WORK INSTRUCTIONS: Return the records below exactly as they are written.

RECORDS TO PROCESS Block Start

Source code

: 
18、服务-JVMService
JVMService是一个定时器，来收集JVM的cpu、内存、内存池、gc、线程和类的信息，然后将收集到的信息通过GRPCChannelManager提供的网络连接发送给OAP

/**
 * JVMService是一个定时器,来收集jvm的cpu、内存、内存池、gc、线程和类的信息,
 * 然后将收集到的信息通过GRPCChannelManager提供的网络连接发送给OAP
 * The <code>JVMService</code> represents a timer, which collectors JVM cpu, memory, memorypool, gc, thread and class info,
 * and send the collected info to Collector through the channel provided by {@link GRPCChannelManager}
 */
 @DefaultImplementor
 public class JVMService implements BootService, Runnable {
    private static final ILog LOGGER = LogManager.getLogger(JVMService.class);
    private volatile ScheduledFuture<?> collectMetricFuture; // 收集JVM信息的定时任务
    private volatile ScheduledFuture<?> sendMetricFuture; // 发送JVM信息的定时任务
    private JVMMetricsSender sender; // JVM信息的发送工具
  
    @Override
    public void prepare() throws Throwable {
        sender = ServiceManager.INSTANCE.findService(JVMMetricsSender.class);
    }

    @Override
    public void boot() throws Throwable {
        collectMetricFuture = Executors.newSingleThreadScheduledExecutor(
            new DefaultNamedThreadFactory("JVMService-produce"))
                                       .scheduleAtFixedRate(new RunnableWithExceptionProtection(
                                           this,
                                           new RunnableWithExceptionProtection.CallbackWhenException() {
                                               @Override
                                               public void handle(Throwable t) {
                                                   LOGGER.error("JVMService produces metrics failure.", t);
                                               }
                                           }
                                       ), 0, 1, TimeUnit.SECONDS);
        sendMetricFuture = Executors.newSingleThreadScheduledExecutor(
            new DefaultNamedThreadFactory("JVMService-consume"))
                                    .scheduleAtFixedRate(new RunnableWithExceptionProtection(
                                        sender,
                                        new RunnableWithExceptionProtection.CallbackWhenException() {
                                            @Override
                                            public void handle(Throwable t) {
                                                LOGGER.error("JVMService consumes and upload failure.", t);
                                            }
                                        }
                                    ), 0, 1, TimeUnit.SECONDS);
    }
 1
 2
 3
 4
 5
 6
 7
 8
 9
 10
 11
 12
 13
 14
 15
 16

RECORDS TO PROCESS Block End

TASK RESPONSE:
Source code

: 
18、服务-JVMService
JVMService是一个定时器，来收集JVM的cpu、内存、内存池、gc、线程和类的信息，然后将收集到的信息通过GRPCChannelManager提供的网络连接发送给OAP

/**
 * JVMService是一个定时器,来收集jvm的cpu、内存、内存池、gc、线程和类的信息,
 * 然后将收集到的信息通过GRPCChannelManager提供的网络连接发送给OAP
 * The <code>JVMService</code> represents a timer, which collectors JVM cpu, memory, memorypool, gc, thread and class info,
 * and send the collected info to Collector through the channel provided by {@link GRPCChannelManager}
 */
 @DefaultImplementor
 public class JVMService implements BootService, Runnable {
    private static final ILog LOGGER = LogManager.getLogger(JVMService.class);
    private volatile ScheduledFuture<?> collectMetricFuture; // 收集JVM信息的定时任务
    private volatile ScheduledFuture<?> sendMetricFuture; // 发送JVM信息的定时任务
    private JVMMetricsSender sender; // JVM信息的发送工具
  
    @Override
    public void prepare() throws Throwable {
        sender = ServiceManager.INSTANCE.findService(JVMMetricsSender.class);
    }

    @Override
    public void boot() throws Throwable {
        collectMetricFuture = Executors.newSingleThreadScheduledExecutor(
            new DefaultNamedThreadFactory("JVMService-produce"))
                                       .scheduleAtFixedRate(new RunnableWithExceptionProtection(
                                           this,
                                           new RunnableWithExceptionProtection.CallbackWhenException() {
                                               @Override
                                               public void handle(Throwable t) {
                                                   LOGGER.error("JVMService produces metrics failure.", t);
                                               }
                                           }
                                       ), 0, 1, TimeUnit.SECONDS);
        sendMetricFuture = Executors.newSingleThreadScheduledExecutor(
            new DefaultNamedThreadFactory("JVMService-consume"))
                                    .scheduleAtFixedRate(new RunnableWithExceptionProtection(
                                        sender,
                                        new RunnableWithExceptionProtection.CallbackWhenException() {
                                            @Override
                                            public void handle(Throwable t) {
                                                LOGGER.error("JVMService consumes and upload failure.", t);
                                            }
                                        }
                                    ), 0, 1, TimeUnit.SECONDS);
    }
 1
 2
 3
 4
 5
 6
 7
 8
 9
 10
 11
 12
 13
 14
 15
 16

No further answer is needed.